[Records for this exercise — start]

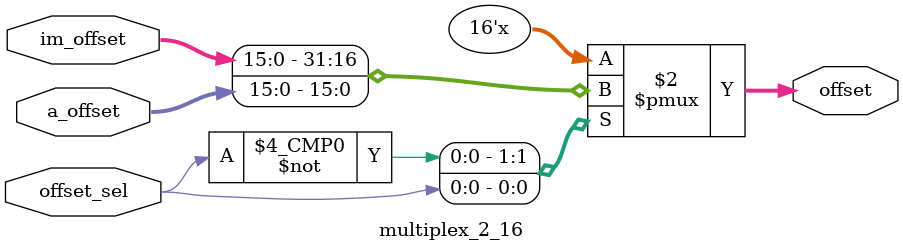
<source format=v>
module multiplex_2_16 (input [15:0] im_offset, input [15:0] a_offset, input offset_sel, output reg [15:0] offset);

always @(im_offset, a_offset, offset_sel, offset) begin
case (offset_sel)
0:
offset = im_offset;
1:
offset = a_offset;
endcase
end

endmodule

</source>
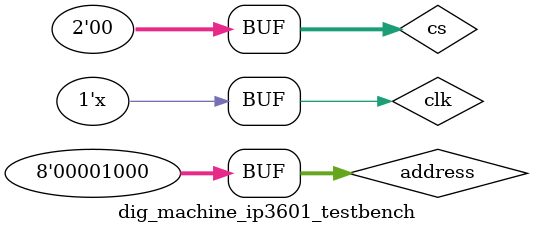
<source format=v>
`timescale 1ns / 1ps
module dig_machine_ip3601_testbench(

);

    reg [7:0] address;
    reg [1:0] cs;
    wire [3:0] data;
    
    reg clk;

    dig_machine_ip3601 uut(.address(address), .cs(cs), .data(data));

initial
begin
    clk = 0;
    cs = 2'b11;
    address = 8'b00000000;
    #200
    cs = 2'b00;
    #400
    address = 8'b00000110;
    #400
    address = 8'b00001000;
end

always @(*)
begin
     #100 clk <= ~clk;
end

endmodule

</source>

[Records for this exercise — finish]

Copy out the material above in full and exactly, but with no pictures.

● Result of the exercise:
<source format=v>
module multiplex_2_16 (input [15:0] im_offset, input [15:0] a_offset, input offset_sel, output reg [15:0] offset);

always @(im_offset, a_offset, offset_sel, offset) begin
case (offset_sel)
0:
offset = im_offset;
1:
offset = a_offset;
endcase
end

endmodule

</source>
<source format=v>
`timescale 1ns / 1ps
module dig_machine_ip3601_testbench(

);

    reg [7:0] address;
    reg [1:0] cs;
    wire [3:0] data;
    
    reg clk;

    dig_machine_ip3601 uut(.address(address), .cs(cs), .data(data));

initial
begin
    clk = 0;
    cs = 2'b11;
    address = 8'b00000000;
    #200
    cs = 2'b00;
    #400
    address = 8'b00000110;
    #400
    address = 8'b00001000;
end

always @(*)
begin
     #100 clk <= ~clk;
end

endmodule

</source>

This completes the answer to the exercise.